*** Brano del testo

La duchessa brutta


Quentin Massys (1513) Olio su legno – National Gallery, Londra.

La Duchessa brutta è un dipinto di Quentin Massys del 1513. L’opera fa parte di un dittico: la seconda parte è conservata presso il Museo Jacquemart-André di Parigi e rappresenta un uomo anziano di cui non si conosce l’identità.
Il quadro ha ispirato un disegno di John Tenniel nelle illustrazioni del personaggio della Duchessa Brutta nel romanzo Le avventure di Alice nel Paese delle Meraviglie di Lewis Carrol.
Il dipinto su tavola di quercia misura 62,4 x 45,5 cm e raffigura una grottesca vecchia con la pelle rugosa e il seno avvizzito. Indossa l’aristocratico copricapo a due corni (Escoffion) della sua giovinezza, fuori moda al momento del dipinto, e tiene nella mano destra un fiore rosso, simbolo di fidanzamento, indicando che sta cercando di attirare un corteggiatore. I critici lo hanno ironicamente descritto come un bocciolo che “probabilmente non fiorirà mai”. L’opera è probabilmente il dipinto più noto di Massys, che raggiunse il vertice della sua tecnica coi già discussi “esattori delle tasse”. A lungo si è pensato che questo dipinto fosse derivato da un’opera perduta attribuita a Leonardo da Vinci, sulla base della sua sorprendente somiglianza con due disegni caricaturali di teste comunemente attribuiti all’artista italiano, ma la critica più recente ritiene – al contrario – che le caricature leonardesche siano basate sul lavoro di Massys, di cui si sa che scambiò disegni con il grande genio italiano. Vi è una possibile influenza letteraria del saggio di Erasmo da Rotterdam “L’elogio della pazzia” (1511), che ironizza sulle donne che “fanno ancora le civette”, “non riescono a staccarsi dai loro specchi” e “non esitano a mostrare i loro ripugnanti seni appassiti”. La donna è stata spesso identificata come Margherita, contessa del Tirolo, ritenuta brutta dai suoi nemici, ma che tuttavia era morta 150 anni prima. Un articolo del 1989 pubblicato sul British Medical Journal ipotizzava che il soggetto potesse soffrire del morbo di Paget, in cui le ossa della vittima si allargano e si deformano. Un suggerimento simile è stato avanzato da Alvaro Botafogo von Raumschein, professore emerito di chirurgia presso la Universitad Nacional de Santa Fe (Argentina).

******
*** Materiale fornito

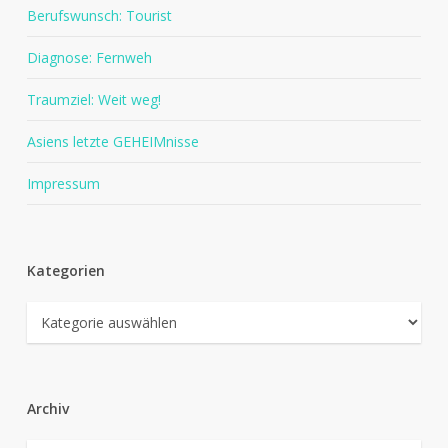
Berufswunsch: Tourist
Diagnose: Fernweh
Traumziel: Weit weg!
Asiens letzte GEHEIMnisse
Impressum
Kategorien
Kategorien
Archiv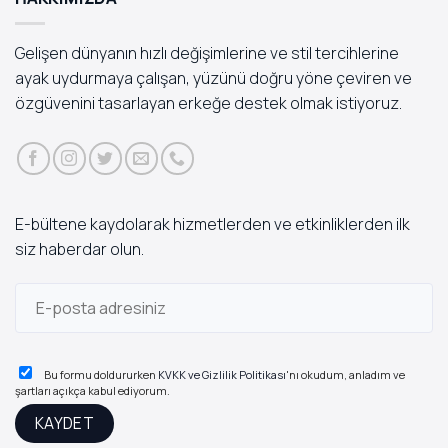
Gelişen dünyanın hızlı değişimlerine ve stil tercihlerine
ayak uydurmaya çalışan, yüzünü doğru yöne çeviren ve
özgüvenini tasarlayan erkeğe destek olmak istiyoruz.
E-bültene kaydolarak hizmetlerden ve etkinliklerden ilk
siz haberdar olun.
Bu formu doldururken
KVKK ve Gizlilik Politikası
'nı okudum, anladım ve
şartları açıkça kabul ediyorum.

******

■ Attività 1
Trascrivi dal brano sulla Duchessa brutta il passo che inizia con "Il quadro ha" e prosegue fino a "di Lewis Carrol.".
■ Attività 2
Stabilisci se ciascuna delle seguenti affermazioni concorda con il brano sulla Duchessa brutta, rispondendo sì o no e citando testualmente le parole decisive: (a) il dipinto misura 62,4 x 45,5 cm; (b) la seconda parte del dittico è conservata alla National Gallery di Londra; (c) la donna tiene il fiore rosso nella mano sinistra.
Le voci sono materiale a sé, distinto dal brano.

■ Risultato dell'esercizio 1
Il quadro ha ispirato un disegno di John Tenniel nelle illustrazioni del personaggio della Duchessa Brutta nel romanzo Le avventure di Alice nel Paese delle Meraviglie di Lewis Carrol.

■ Risultato dell'esercizio 2
(a) Sì: "Il dipinto su tavola di quercia misura 62,4 x 45,5 cm".
(b) No: "la seconda parte è conservata presso il Museo Jacquemart-André di Parigi".
(c) No: "tiene nella mano destra un fiore rosso".